In the first post of our series on data governance, we introduced the « rules » : definition, compliance and evolution. In this second post, we'll address the second pillar : the organization.

The organization : definition of the roles and responsibilities of the different actors

First decision to make : who is responsible for the company's data ? Every company must choose someone who will be responsible of the data governance program, this profile is to be selected among the various professions related to digital transformation : Chief Data Officer, Chief Digital Officer, Information Systems Manager. In addition to defining the roles of each employee involved with data, this « data manager » will answer to management and guarantee the implementation and day-to-day application of the governance rules as they have been defined.

data governance the actors

The implementation of the governance rules gives rise to procedures and good practices highlighting the various profiles and associated access rights. At the organizational level, the person responsible for the governance project must define these rights : their duration, their scope and the responsibilities arising from them. For example, which profiles are allowed to create the data ? To modify them ? Use them ? What about storage? And security ? Can data be transferred outside the company ? In what conditions ? Etc.

As you can see, this point tackles some essential questions which impact all departments having to deal with the established rules. The needs for access or use of data are multiple and must be globally organized. Once this is done, the elected data manager becomes the referent person with management and has a control duty in order to ensure that the rules are followed and the organization respected. But we'll come back to this subject in a later article.
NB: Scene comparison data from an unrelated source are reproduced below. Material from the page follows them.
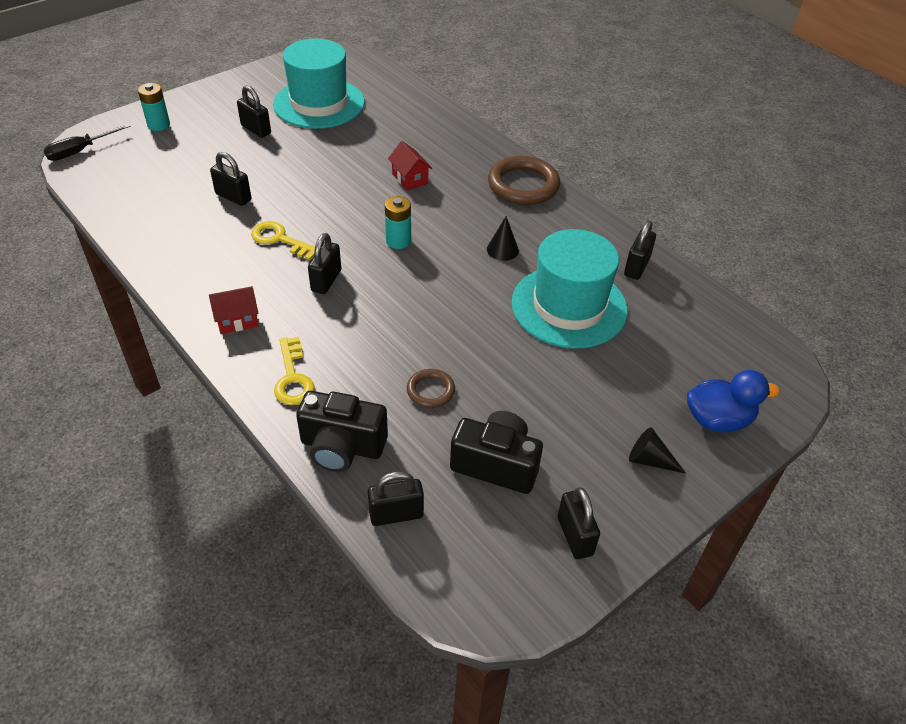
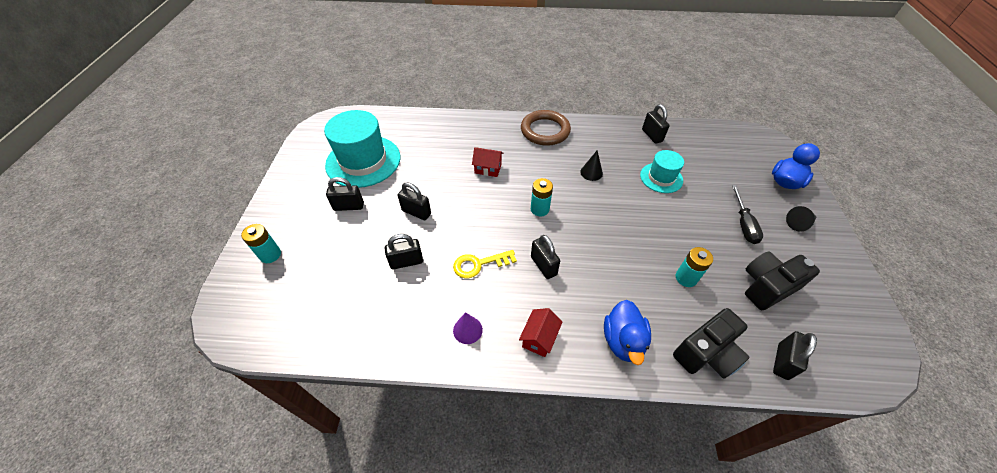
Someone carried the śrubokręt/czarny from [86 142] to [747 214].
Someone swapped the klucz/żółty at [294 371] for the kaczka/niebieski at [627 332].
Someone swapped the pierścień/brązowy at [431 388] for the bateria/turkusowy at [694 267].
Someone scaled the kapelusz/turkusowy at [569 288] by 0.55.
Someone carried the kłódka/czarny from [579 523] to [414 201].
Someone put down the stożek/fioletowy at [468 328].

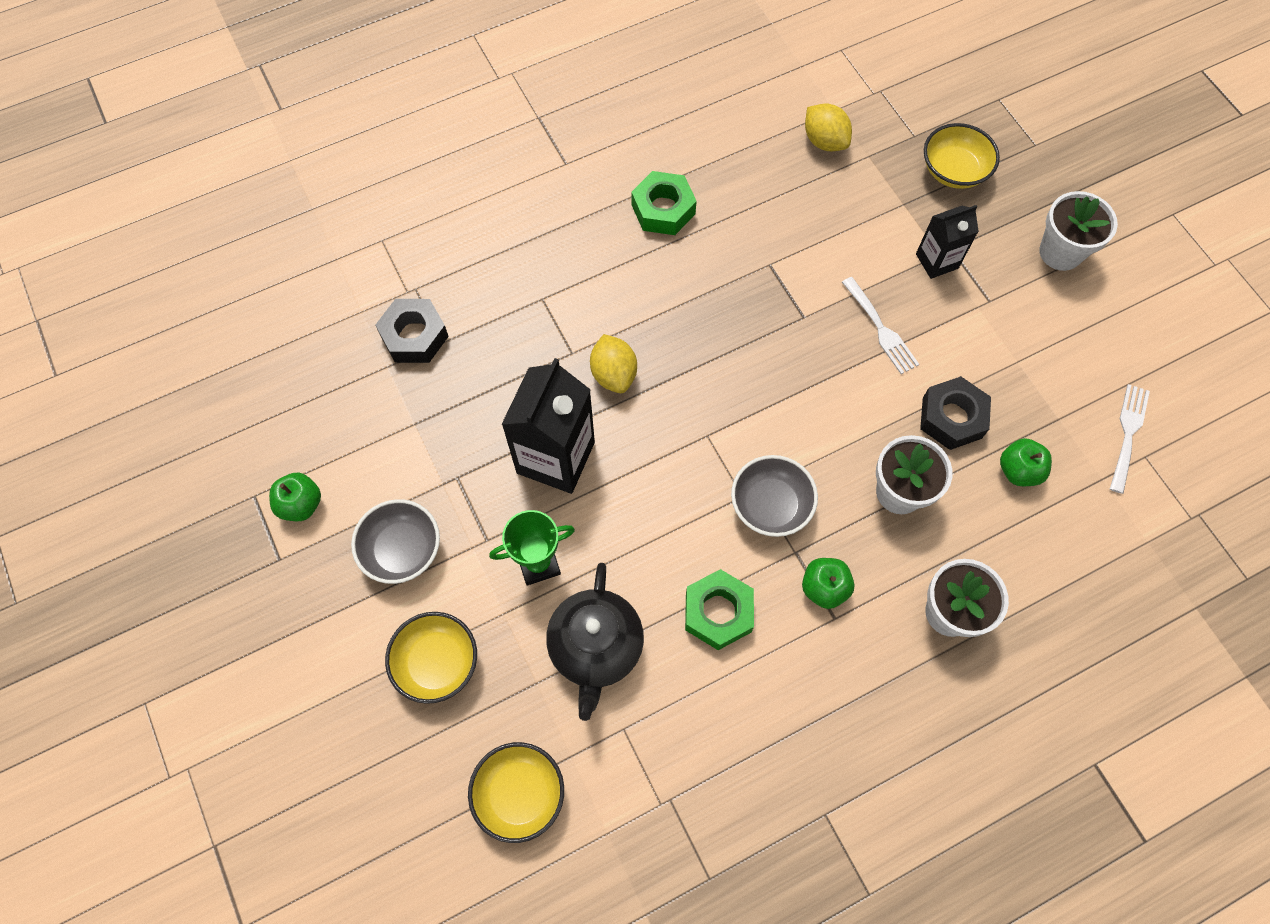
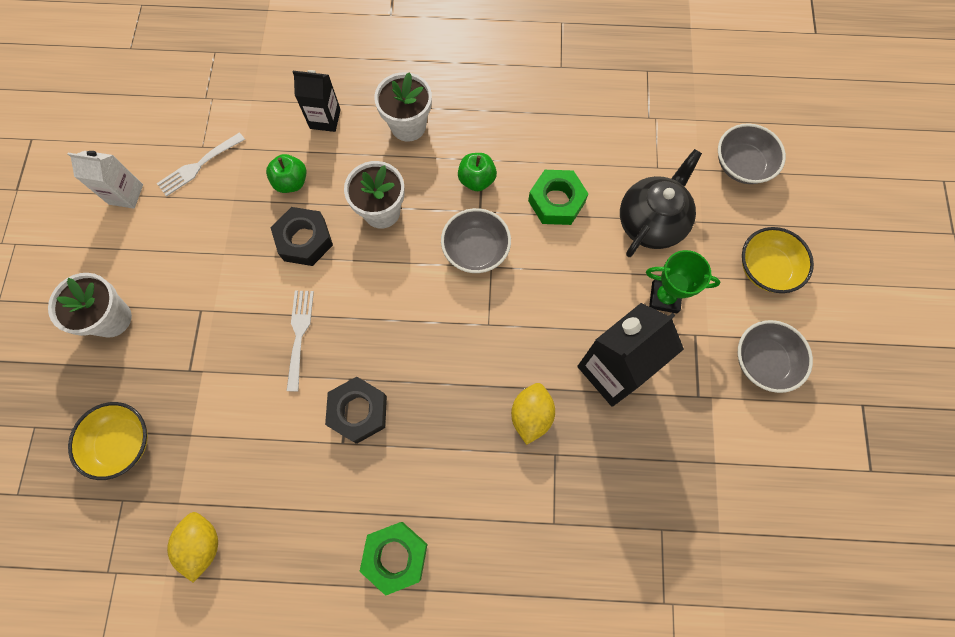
Someone took away the jabłko/zielony at [295 497].
Someone carried the nakrętka/czarny from [412 331] to [356 410].
Someone repainted the miska/żółty at [516 792], which became the miska/szary at [752 153].
Someone carried the karton mleka/czarny from [947 242] to [317 101].
Someone put down the karton mleka/biały at [105 180].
The person in charge of governance is therefore the one who holds the keys to the « data realm », they have to know the users, the uses and define the needs by profile, not to mention the security aspect. Each user gets an access according to their needs and will not be able to reach other data than the ones they need in their duties. This aspect needs to be strengthened when it comes to data that is subject to external regulations (personal data submitted to GDPR, for example) or data that is considered as confidential.

The rights granted to users must be checked over time (limited duration of rights) and in space (workstation). All this must be thought out, formalized and communicated in order to ensure its proper execution on the one hand, and on the other hand to ensure control of it in order to identify any responsibilities in the event of a controversy.

The data access types

Access profiles depend on the level at which users are involved, and the purpose of their use. It is possible to establish three distinct levels :

  1. Collection, creation, storage, protection…
  2. Modification, utilization, re-use, archiving…
  3. Analysis, sharing, copying, testing…

Some data are just for internal use or only concern employees (HR), other data are used for marketing purposes. In all cases, the data must be clearly identified - a major difficulty for companies working in silos - and be protected from external as well as internal attacks without blocking the work of the parties concerned. The security strategy is an integral part of the data governance plan, and the legal aspect of the processing using this data must be taken into account.

At the organizational level, the person in charge of governance will inevitably encounter mistrust, even distrust, coming from certain parties who will see with displeasure that their functions are now regulated with protocols which they have not been used to follow, some may also see a brake on competitiveness within their department. The change will always dissatisfy some, but it is crucial to make those refractory to change aware that the benefit of the new rules for the company will ultimately prove to be beneficial for all collaborators too.

Responsibility is strategic, compromise will sometimes be necessary, but the overall vision must prevail in the end because it is about the sustainability of the organization. The person in charge of governance must have a good knowledge of the past of the company (and of its achievements) while having a long-term vision on the desired evolution.

In the third post of this series, we will review the financial aspects of data governance within the organization.